Eval

An Eval is a quality test for an Agent. It runs a curated set of test cases (EvalFixtures) against an Agent template, scores the results — both deterministically and via an optional LLM judge — and gates risky changes behind those scores.

The data model has three pieces:

CRD	Short	What it represents
Eval	`ev`	The runner config: which Agent, which fixtures, which judge, pass threshold, optional cron
EvalFixture	`efx`	One specific test case (one prompt + assertions)
JudgeCalibration	`jcal`	Human-labeled examples that validate a judge model's agreement before it gates anything

Together they let you turn real production traffic into a permanent regression suite, then refuse to ship agent changes that would regress it.

Why this is here

Agents are non-deterministic. A change to the system prompt that fixes one case can silently regress five others, and "manual testing" doesn't catch it.

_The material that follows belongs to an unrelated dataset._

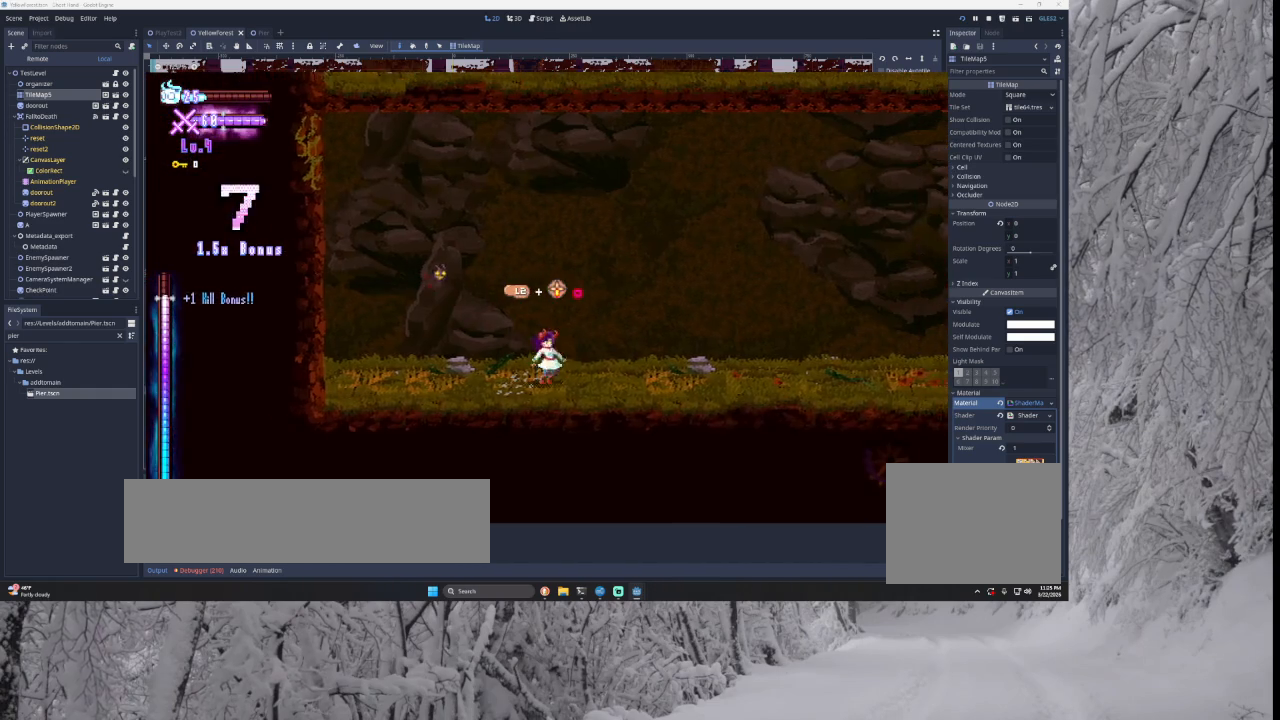
{"buttons": ["L1"], "left_stick": "center", "right_stick": "center", "events": [[367, "left_stick", "left"], [433, "L1", "down"], [467, "left_stick", "center"]]}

Pai's eval surface gives you the same discipline you have for normal code: an auto-running suite that grows organically from production traces, scores results with a calibrated judge, and blocks edits that drop the score.

The flywheel:

production traffic → trace → promote → EvalFixture
                                          │
                                          ▼
                                EvalFixture is auto-included
                                in the per-agent Eval (label match)
                                          │
                                          ▼
                              Eval runs on edit / on cron / on demand
                                          │
                                          ▼
                              On regression: edit blocked, fixtures
                              listed inline so you see what broke

Quickstart

Apply a chat-only template, a fixture, and an Eval. The fixture's default labels match the Eval's selector, so the fixture is auto-included.

---
apiVersion: pai.io/v1
kind: Agent
metadata:
  name: math-tutor
spec:
  models: [anthropic/claude-haiku-4-5]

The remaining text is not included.